• What you are asked to do:
Repeat the entries exactly, and do not carry the pictures over.

• Data:
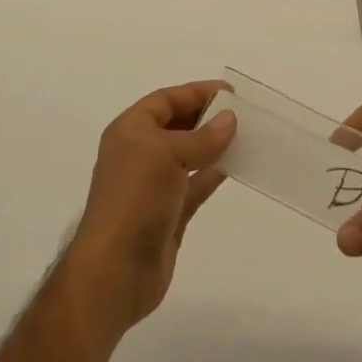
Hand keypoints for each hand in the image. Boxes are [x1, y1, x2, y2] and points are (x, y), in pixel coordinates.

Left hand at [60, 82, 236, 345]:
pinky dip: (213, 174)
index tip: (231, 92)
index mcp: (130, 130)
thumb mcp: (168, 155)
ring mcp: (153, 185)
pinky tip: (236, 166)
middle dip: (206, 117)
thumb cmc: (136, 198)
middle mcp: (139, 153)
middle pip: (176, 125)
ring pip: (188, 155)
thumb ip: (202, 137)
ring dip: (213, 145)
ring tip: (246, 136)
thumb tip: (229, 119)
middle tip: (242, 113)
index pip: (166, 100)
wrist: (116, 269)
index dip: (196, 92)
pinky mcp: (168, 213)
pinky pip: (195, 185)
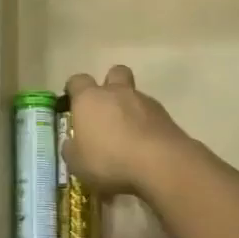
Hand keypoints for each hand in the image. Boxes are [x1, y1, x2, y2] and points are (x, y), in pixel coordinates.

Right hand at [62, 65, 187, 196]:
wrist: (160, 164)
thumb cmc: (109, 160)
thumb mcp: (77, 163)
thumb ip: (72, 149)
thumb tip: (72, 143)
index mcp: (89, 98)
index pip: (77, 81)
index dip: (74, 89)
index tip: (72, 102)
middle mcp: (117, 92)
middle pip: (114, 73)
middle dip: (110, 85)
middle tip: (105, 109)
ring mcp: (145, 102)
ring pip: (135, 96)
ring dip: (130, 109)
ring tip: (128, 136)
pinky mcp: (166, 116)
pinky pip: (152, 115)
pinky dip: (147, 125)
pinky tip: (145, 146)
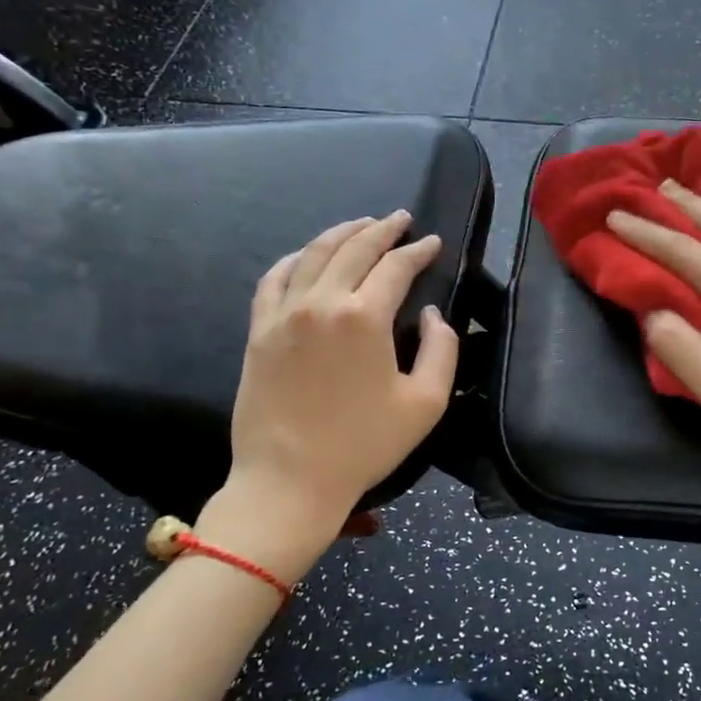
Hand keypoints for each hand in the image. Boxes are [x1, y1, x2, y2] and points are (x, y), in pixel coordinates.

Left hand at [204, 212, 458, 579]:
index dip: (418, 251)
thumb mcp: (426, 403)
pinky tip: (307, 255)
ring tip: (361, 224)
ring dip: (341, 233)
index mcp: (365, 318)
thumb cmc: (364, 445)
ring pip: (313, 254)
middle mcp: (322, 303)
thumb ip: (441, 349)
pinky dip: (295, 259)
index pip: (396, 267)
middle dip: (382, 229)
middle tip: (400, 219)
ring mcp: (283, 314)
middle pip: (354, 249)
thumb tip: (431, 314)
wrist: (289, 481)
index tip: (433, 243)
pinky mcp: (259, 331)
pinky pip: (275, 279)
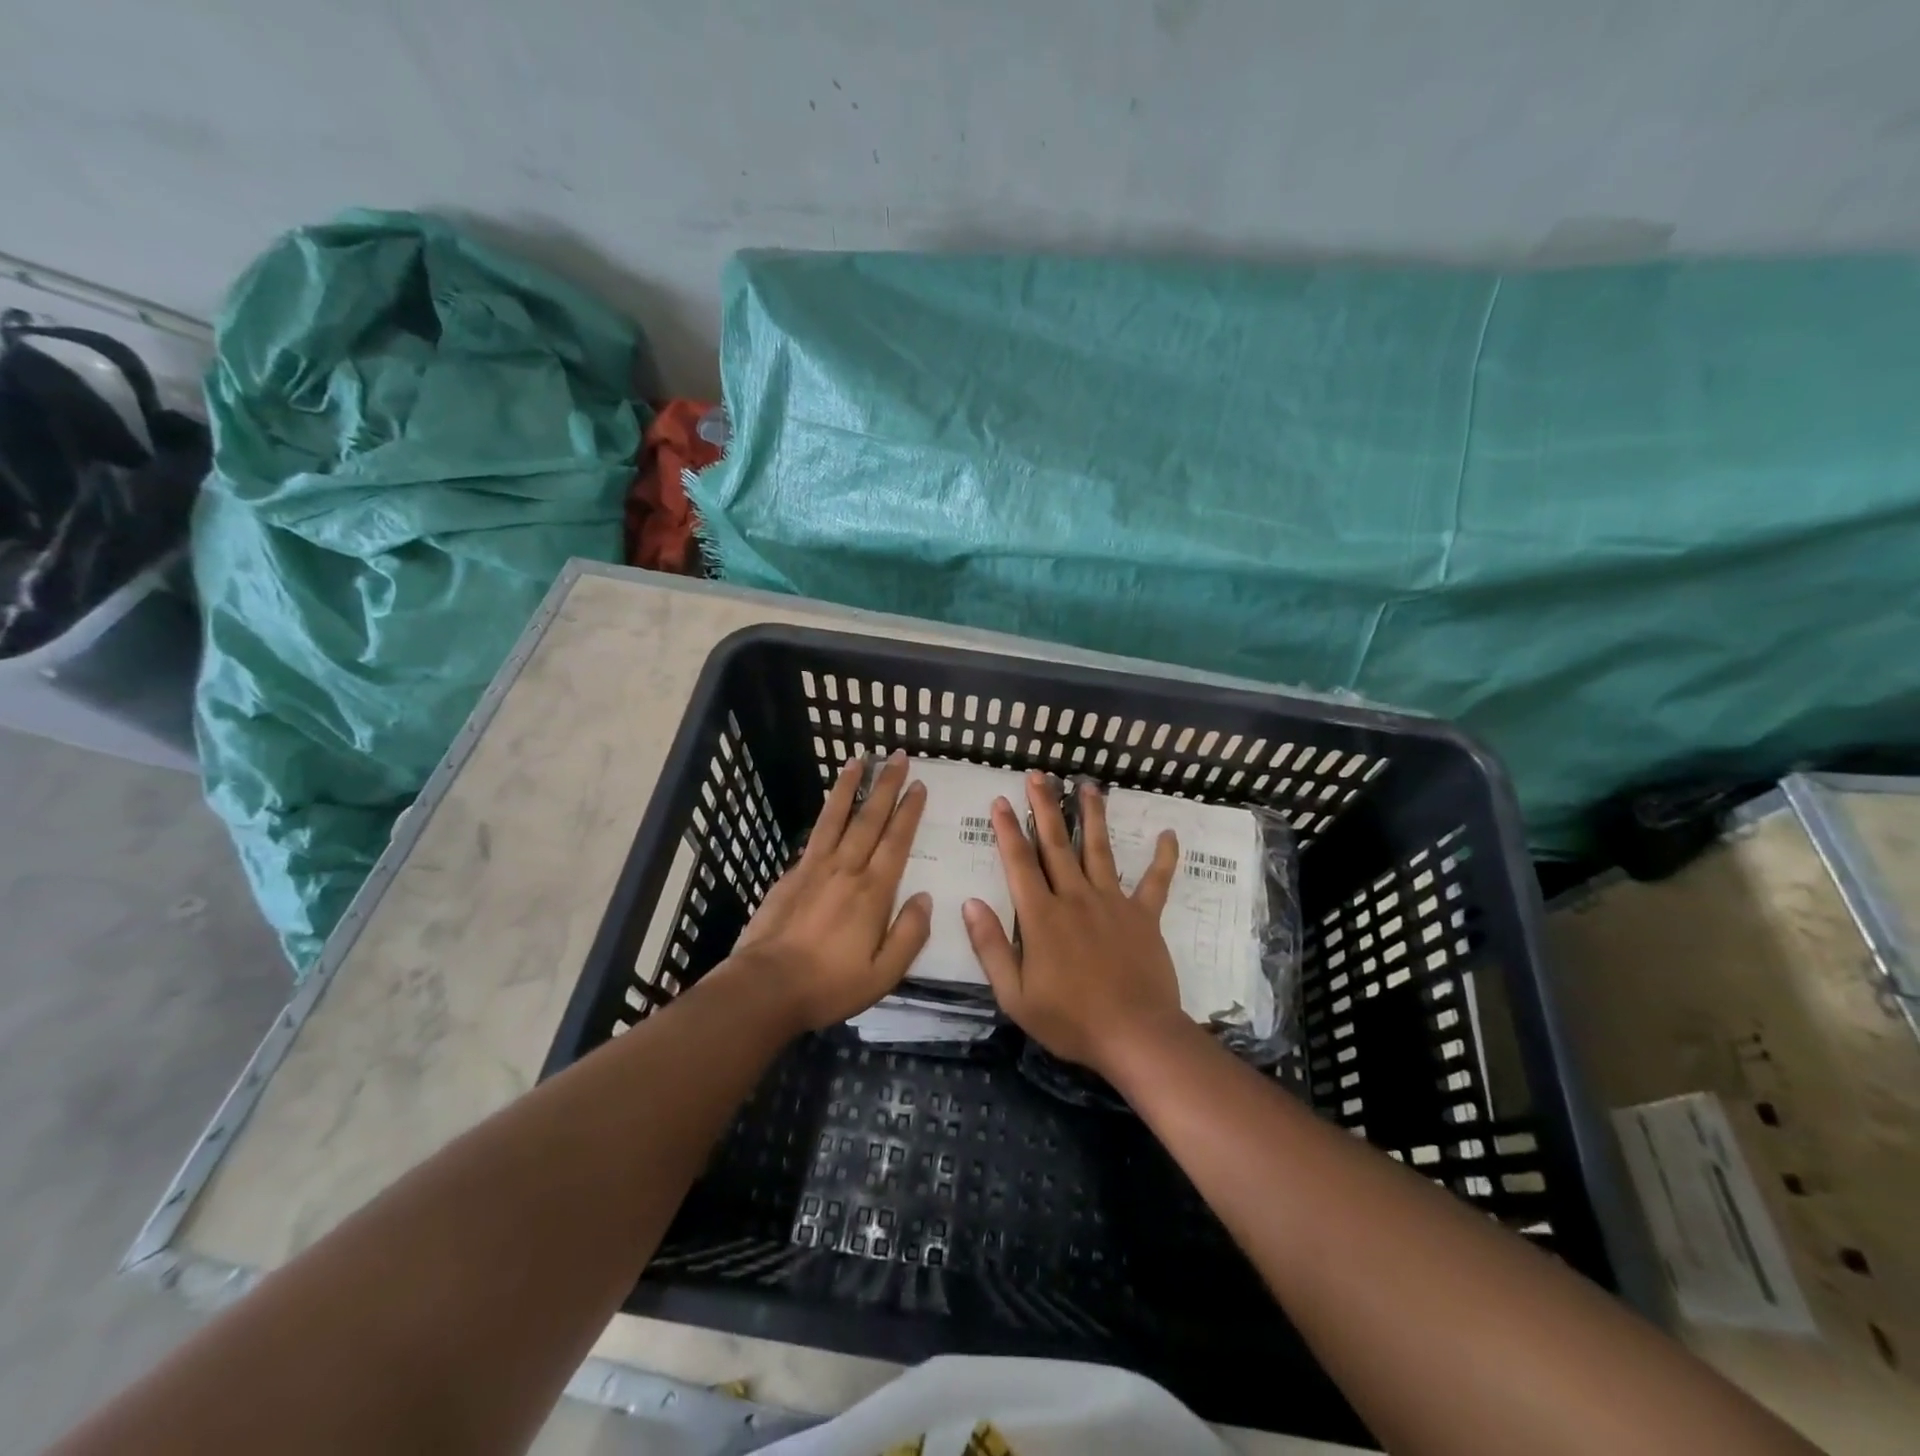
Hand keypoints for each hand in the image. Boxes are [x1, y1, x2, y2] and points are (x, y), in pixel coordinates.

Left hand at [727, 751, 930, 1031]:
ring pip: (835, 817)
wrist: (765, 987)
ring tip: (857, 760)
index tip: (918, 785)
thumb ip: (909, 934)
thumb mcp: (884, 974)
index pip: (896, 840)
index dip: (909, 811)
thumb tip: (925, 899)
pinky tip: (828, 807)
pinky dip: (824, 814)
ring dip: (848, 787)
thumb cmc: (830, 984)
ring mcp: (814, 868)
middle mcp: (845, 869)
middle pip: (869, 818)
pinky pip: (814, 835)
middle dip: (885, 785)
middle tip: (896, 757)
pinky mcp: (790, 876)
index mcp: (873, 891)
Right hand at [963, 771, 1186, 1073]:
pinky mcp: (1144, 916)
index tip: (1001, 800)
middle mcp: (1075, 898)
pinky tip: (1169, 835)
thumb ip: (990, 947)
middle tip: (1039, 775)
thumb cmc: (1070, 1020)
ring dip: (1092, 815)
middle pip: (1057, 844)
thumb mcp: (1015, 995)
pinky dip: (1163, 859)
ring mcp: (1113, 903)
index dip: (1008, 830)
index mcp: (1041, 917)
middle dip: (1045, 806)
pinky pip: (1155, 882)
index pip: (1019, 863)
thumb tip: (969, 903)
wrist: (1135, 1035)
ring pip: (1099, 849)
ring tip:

• Solved exercise:
Hand keypoints for each hand in the image. Boxes are [x1, y1, x2, y2] and points are (x, y), in pixel coordinates.

Left hand at [60, 82, 236, 345]:
pinky dip: (213, 174)
index tip: (231, 92)
index mcp: (130, 130)
thumb mcp: (168, 155)
ring mcp: (153, 185)
pinky tip: (236, 166)
middle dip: (206, 117)
thumb cmc: (136, 198)
middle mcp: (139, 153)
middle pip: (176, 125)
ring pip: (188, 155)
thumb ip: (202, 137)
ring dip: (213, 145)
ring tip: (246, 136)
thumb tip: (229, 119)
middle tip: (242, 113)
index pip: (166, 100)
wrist: (116, 269)
index dip: (196, 92)
pinky mcp: (168, 213)
pinky pip: (195, 185)
Hand keypoints for each hand in the image. Boxes are [x1, y1, x2, y2] and points are (x, y), in pixel coordinates.

Right hand at [62, 65, 187, 196]:
wrist: (160, 164)
thumb cmc: (109, 160)
thumb mcp: (77, 163)
thumb ip: (72, 149)
thumb tip: (72, 143)
index mcp: (89, 98)
index pip: (77, 81)
index dip: (74, 89)
index tip: (72, 102)
middle mcp: (117, 92)
middle pip: (114, 73)
middle dip: (110, 85)
middle tip: (105, 109)
ring mcp: (145, 102)
ring pip: (135, 96)
ring dip: (130, 109)
ring tip: (128, 136)
pinky mcp: (166, 116)
pinky pip: (152, 115)
pinky dip: (147, 125)
pinky tip: (145, 146)
Hand keypoints for each hand in the image. Boxes are [x1, y1, x2, y2] and points are (x, y), in pixel coordinates.

Left hand at [204, 212, 458, 579]:
index dip: (418, 251)
thumb mcp: (426, 403)
pinky tip: (307, 255)
ring tip: (361, 224)
ring dip: (341, 233)
index mcp: (365, 318)
thumb cmc: (364, 445)
ring pip: (313, 254)
middle mcp: (322, 303)
thumb ip: (441, 349)
pinky dip: (295, 259)
index pip: (396, 267)
middle dip: (382, 229)
middle tip: (400, 219)
ring mcp: (283, 314)
middle pip: (354, 249)
thumb tip: (431, 314)
wrist: (289, 481)
index tip: (433, 243)
pinky mcp: (259, 331)
pinky pip: (275, 279)
Hand keypoints for each hand in the image. Boxes are [x1, y1, x2, y2] and points are (x, y), in pixel coordinates.

Left hand at [727, 751, 930, 1031]:
ring pip: (835, 817)
wrist: (765, 987)
ring tip: (857, 760)
index tip: (918, 785)
thumb ip: (909, 934)
thumb mcp: (884, 974)
index pip: (896, 840)
index dip: (909, 811)
thumb tip: (925, 899)
pinky tip: (828, 807)
pinky dip: (824, 814)
ring dip: (848, 787)
thumb cmc: (830, 984)
ring mcp: (814, 868)
middle mcp: (845, 869)
middle pip: (869, 818)
pinky pip: (814, 835)
middle dip: (885, 785)
middle tip: (896, 757)
pinky mcp: (790, 876)
index mcp: (873, 891)
Right hand at [963, 771, 1186, 1073]:
pinky mcp: (1144, 916)
index tip: (1001, 800)
middle mcp: (1075, 898)
pinky tip: (1169, 835)
thumb ip: (990, 947)
middle tip: (1039, 775)
thumb cmc: (1070, 1020)
ring dip: (1092, 815)
middle pip: (1057, 844)
thumb mcp: (1015, 995)
pinky dip: (1163, 859)
ring mcp: (1113, 903)
index dip: (1008, 830)
index mcp: (1041, 917)
middle dip: (1045, 806)
pinky pip: (1155, 882)
index pip: (1019, 863)
thumb tip: (969, 903)
wrist: (1135, 1035)
ring pip: (1099, 849)
ring tip:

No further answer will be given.